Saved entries
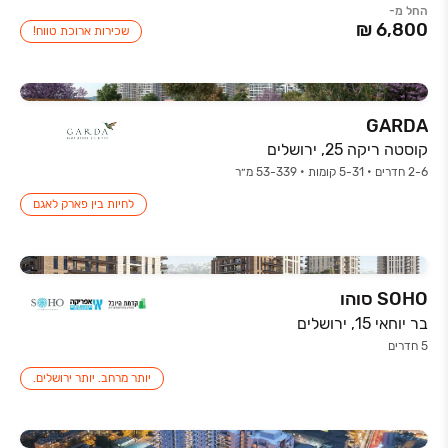
החל מ-
שכירות ארוכת טווח!
GARDA
קוסטה ריקה 25, ירושלים
2-6 חדרים • 5-31 קומות • 53-339 מ״ר
לחיות בין פארק לאגם
SOHO סוהו
בר יוחאי 15, ירושלים
5 חדרים
יותר מרחב. יותר ירושלים.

### TASK REQUIREMENTS
Looking at the entries above, say how many lines contain the word "ירושלים". Nothing but the number is needed.

### RESULT FOR THIS EXERCISE
3